Aim of the task :: Reproduce the text of each record below verbatim, line by line, omitting the pictures.

##############################

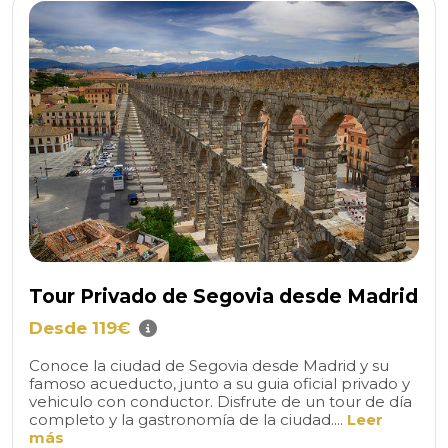
Tour Privado de Segovia desde Madrid
Desde 119€
Conoce la ciudad de Segovia desde Madrid y su
famoso acueducto, junto a su guia oficial privado y
vehiculo con conductor. Disfrute de un tour de día
completo y la gastronomía de la ciudad....
Leer
más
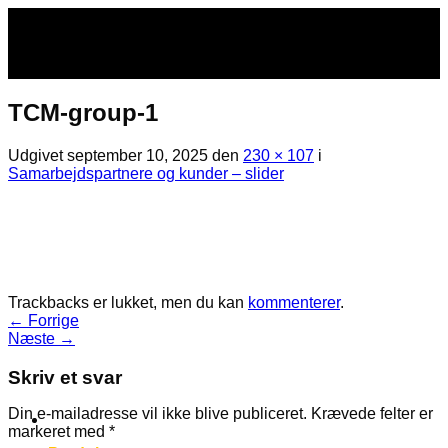
Fortsæt
til
indhold
TCM-group-1
Udgivet
september 10, 2025
den
230 × 107
i
Samarbejdspartnere og kunder – slider
Trackbacks er lukket, men du kan
kommenterer
.
←
Forrige
Næste
→
Skriv et svar
Din e-mailadresse vil ikke blive publiceret.
Krævede felter er
markeret med
*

##############################

Task response ::
Tour Privado de Segovia desde Madrid
Desde 119€
Conoce la ciudad de Segovia desde Madrid y su
famoso acueducto, junto a su guia oficial privado y
vehiculo con conductor. Disfrute de un tour de día
completo y la gastronomía de la ciudad....
Leer
más
Fortsæt
til
indhold
TCM-group-1
Udgivet
september 10, 2025
den
230 × 107
i
Samarbejdspartnere og kunder – slider
Trackbacks er lukket, men du kan
kommenterer
.
←
Forrige
Næste
→
Skriv et svar
Din e-mailadresse vil ikke blive publiceret.
Krævede felter er
markeret med
*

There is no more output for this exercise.